>>>

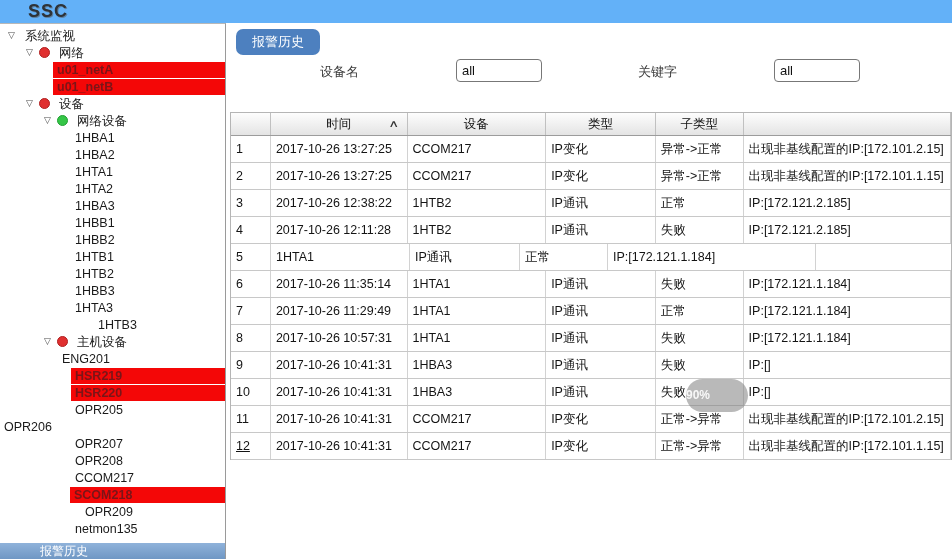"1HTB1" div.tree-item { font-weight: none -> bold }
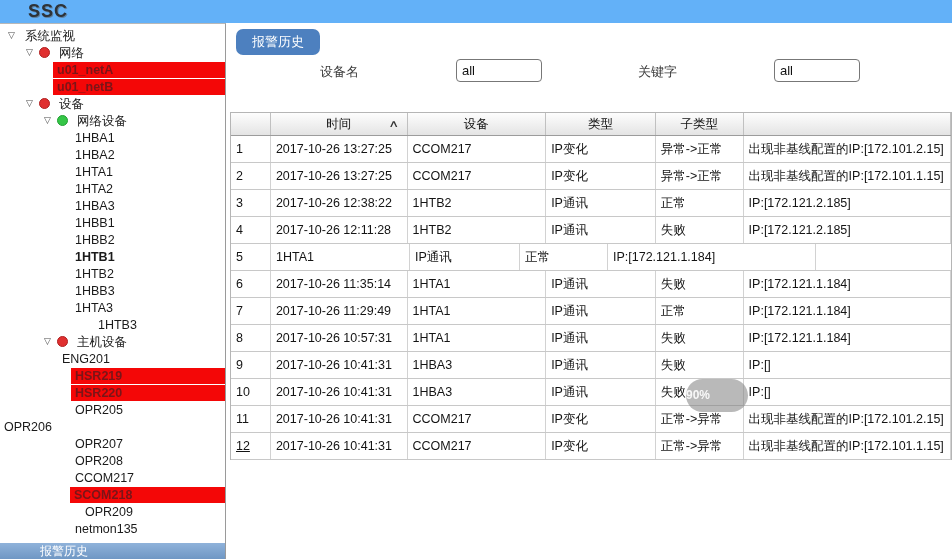"90%" .zoom-badge { font-size: 12px -> 16px; font-weight: 700 -> 400; text-align: none -> center }
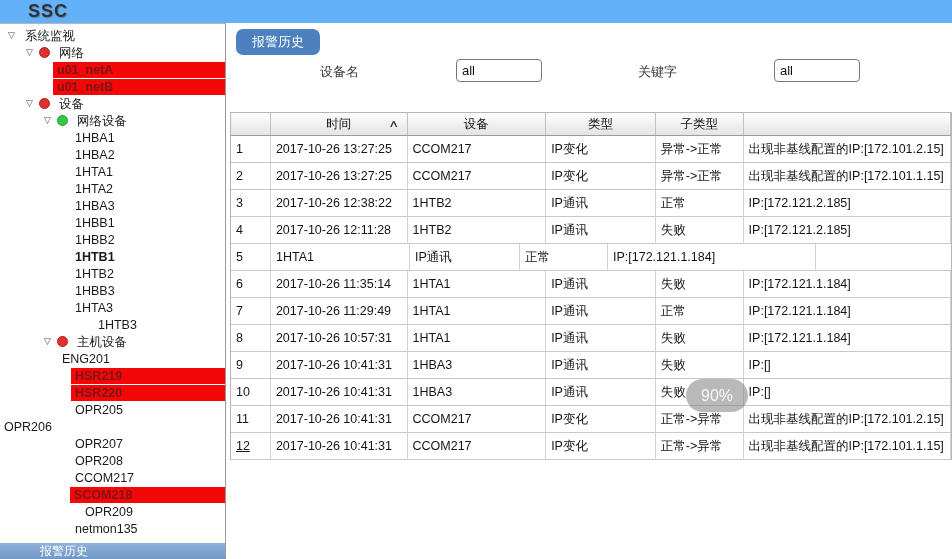"SCOM218" div.tree-item { padding-left: 70px -> 32px }
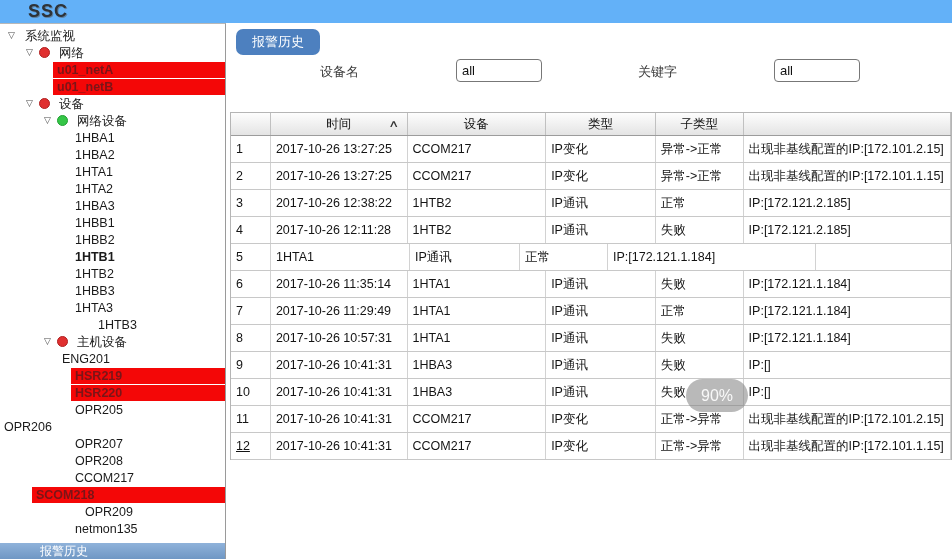"OPR209" div.tree-item { margin-left: 10px -> none; padding-left: 71px -> none }
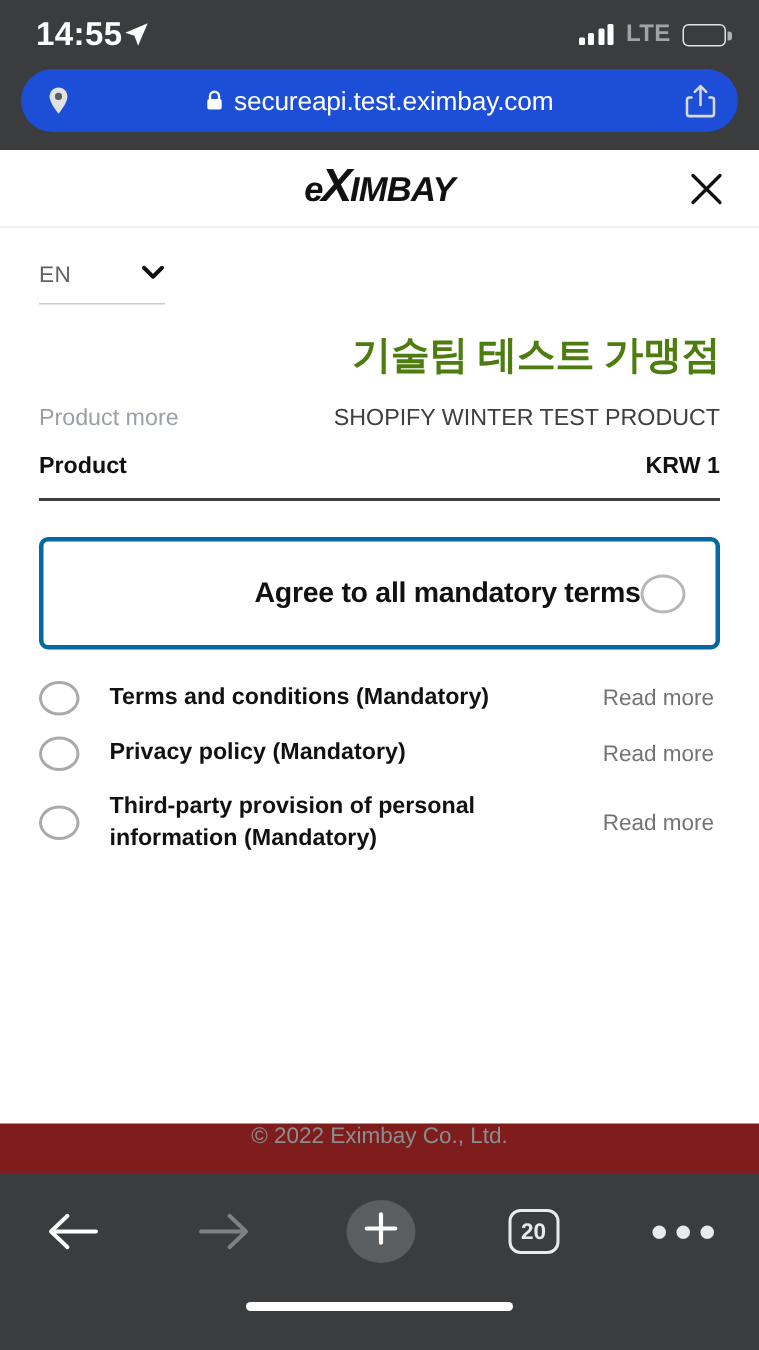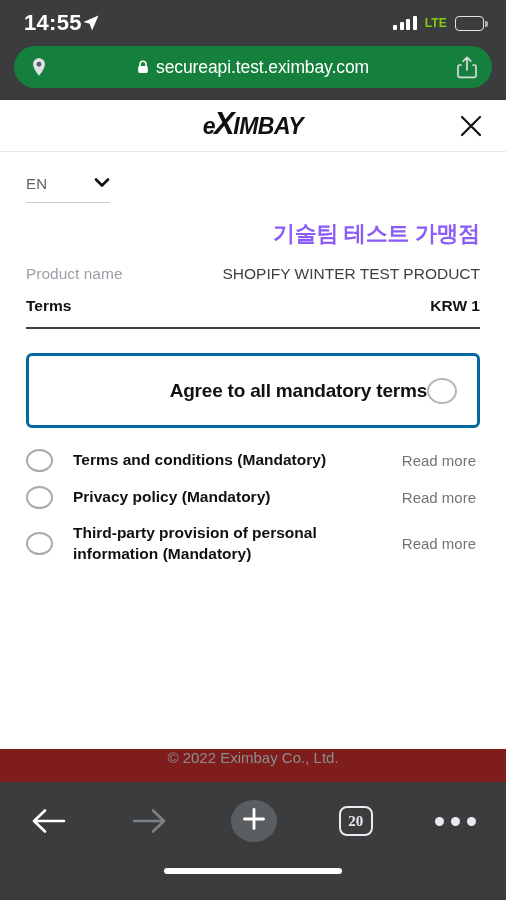"LTE" .lte-label { color: #84cc16 -> #a3a3a3; font-size: 12px -> 16px }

<<<

Above are the records; set down exactly the lines from the line containing "12px -> 16px;" through their last line, leaving every picture out.

COMPLETED EXERCISE:
"90%" .zoom-badge { font-size: 12px -> 16px; font-weight: 700 -> 400; text-align: none -> center }
"SCOM218" div.tree-item { padding-left: 70px -> 32px }
"OPR209" div.tree-item { margin-left: 10px -> none; padding-left: 71px -> none }
"LTE" .lte-label { color: #84cc16 -> #a3a3a3; font-size: 12px -> 16px }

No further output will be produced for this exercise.